____ Exercise text

My major contributions come in two different varieties. The first involves the spreading of Ultimate to wherever I lived and to whatever I was involved with. The other involves deeply getting involved in the infrastructure of Ultimate on various levels. Let me elaborate here:
As noted above, I started the Michigan State Ultimate team the day I arrived on campus (in September of 1975), and we had a game just nine days later. By 1979 we missed, by one point, a berth in the finals of the first UPA Nationals. Players that we produced in the early years include: Fred Pisacane, Tim Starr, Mark Orders, Ted Roach, Kelley Green, Tree Vandenberg, Ann Cohan, Bob Harding, Randy “Fly” Russell, and more. But more than the team, I was determined to build up the entire region and get the rest of the country to accept us. I encouraged other players at other schools in the Midwest to form teams, and then, along with them, I formed the first ever Ultimate “region.” This was incredibly important at the time, because the so called “Nationals” at the time was an invitational tournament. At the December 1975 captains meeting I stunned the meeting by announcing that now that Ultimate had spread, a nationals couldn’t be fair if it was “invitational” only, and proposed qualifying tournaments. (The year before, perhaps, Ultimate was at a state where everyone knew each other, and therefore an easy consensus could be formed about which teams deserved an invitation – this wasn’t true anymore by the end of 1975). A compromise was reached: the “Midwest” could choose their own teams with a regional tournament, and three teams would qualify, but the rest of the tournament was invitational. In the Spring of 1976, the first ever Ultimate regional took place.

________

Prompt a:
Extract every line of the camera records word for word, leaving out the pictures.
The text and the records come from unrelated sources.

____ Data below

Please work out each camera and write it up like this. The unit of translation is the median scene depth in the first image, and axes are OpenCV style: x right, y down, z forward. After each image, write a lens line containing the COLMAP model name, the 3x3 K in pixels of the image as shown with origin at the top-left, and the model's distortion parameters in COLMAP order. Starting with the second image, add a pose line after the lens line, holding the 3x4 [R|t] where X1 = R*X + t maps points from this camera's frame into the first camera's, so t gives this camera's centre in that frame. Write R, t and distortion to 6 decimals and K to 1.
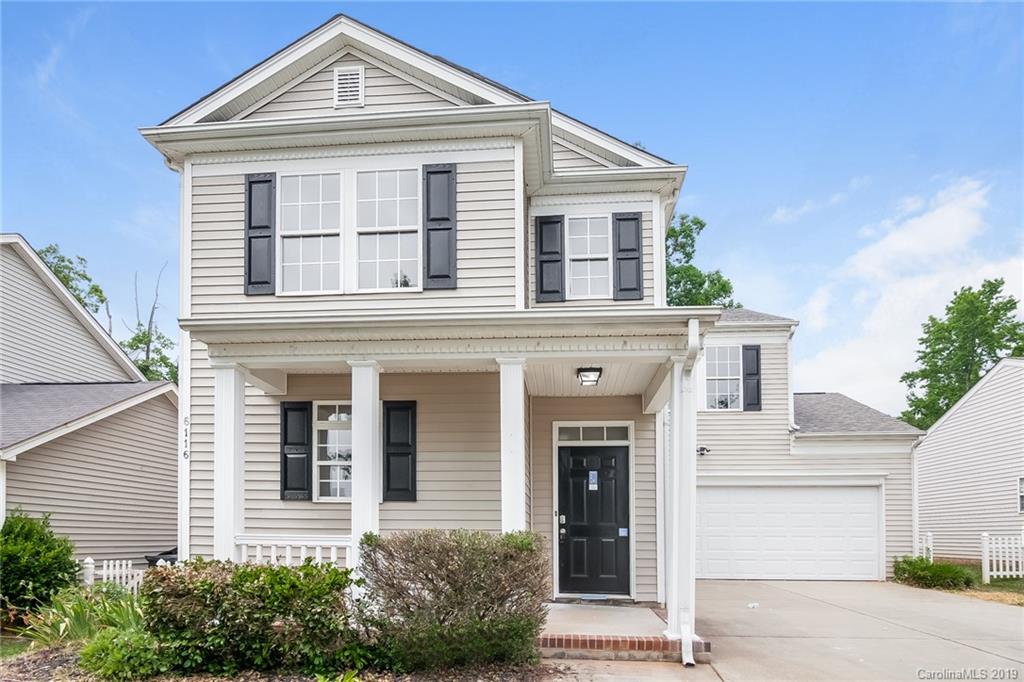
lens RADIAL K [[482.5, 0, 511.9], [0, 482.5, 366.7], [0, 0, 1]] dist [-0.013317, 0.000025]
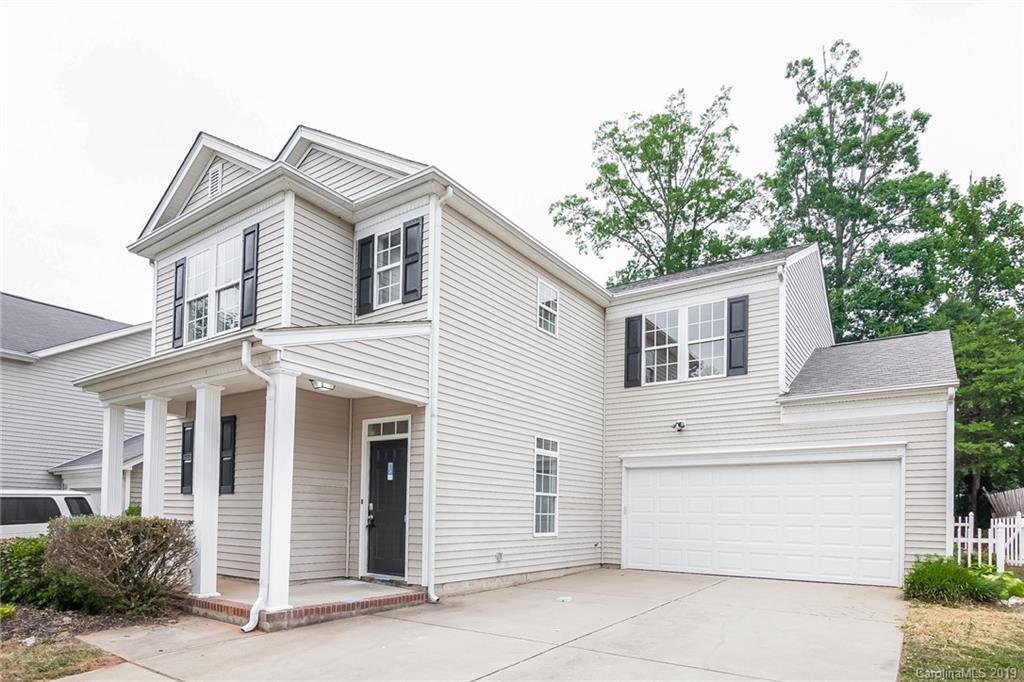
lens RADIAL K [[490.8, 0, 512.0], [0, 490.8, 341.0], [0, 0, 1]] dist [-0.011318, 0.000136]
pose [[0.899095, -0.143379, -0.413608, 0.883120], [0.137437, 0.989521, -0.044264, 0.028061], [0.415620, -0.017047, 0.909379, 0.097443]]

________

Prompt b:
Write what comes next in the text about spreading Ultimate in the Midwest, starting after its final sentence.

Exercise result a:
Please work out each camera and write it up like this. The unit of translation is the median scene depth in the first image, and axes are OpenCV style: x right, y down, z forward. After each image, write a lens line containing the COLMAP model name, the 3x3 K in pixels of the image as shown with origin at the top-left, and the model's distortion parameters in COLMAP order. Starting with the second image, add a pose line after the lens line, holding the 3x4 [R|t] where X1 = R*X + t maps points from this camera's frame into the first camera's, so t gives this camera's centre in that frame. Write R, t and distortion to 6 decimals and K to 1.
lens RADIAL K [[482.5, 0, 511.9], [0, 482.5, 366.7], [0, 0, 1]] dist [-0.013317, 0.000025]
lens RADIAL K [[490.8, 0, 512.0], [0, 490.8, 341.0], [0, 0, 1]] dist [-0.011318, 0.000136]
pose [[0.899095, -0.143379, -0.413608, 0.883120], [0.137437, 0.989521, -0.044264, 0.028061], [0.415620, -0.017047, 0.909379, 0.097443]]

Exercise result b:
When I graduated and moved to the Washington D.C. area, I was determined to put it on the Ultimate map, too. I co-founded Ultimate Air and Space which became a semifinalist (regional) team in 1982, which merged with a UAS breakaway team in 1983, into Static. I was also heavily involved in women’s Ultimate. I founded the first women’s team in D.C., called Galaxie Ultimate, and was the sole coach and captain for a number of months. I then handed the reins to the women (not one of whom had played Ultimate before). They changed their name to Andromeda, and eventually made it to Nationals in 1983. Again, in the fall of 1985, along with my wife, Shana, we formed a second women’s team (called, Squeeze, then Landsharks, then Lawn Party). Due to “politics” I left Static and coached full-time for a year and a half. By 1987 Lawn Party was the third best women’s team in the region. (Was I the first full-time male coach of a women’s team?) In 1988, seven players from Lawn Party and seven players from Andromeda’s descendant, Cool Mama Seven, joined together to form Satori, a team that made it to semis at Nationals four consecutive years.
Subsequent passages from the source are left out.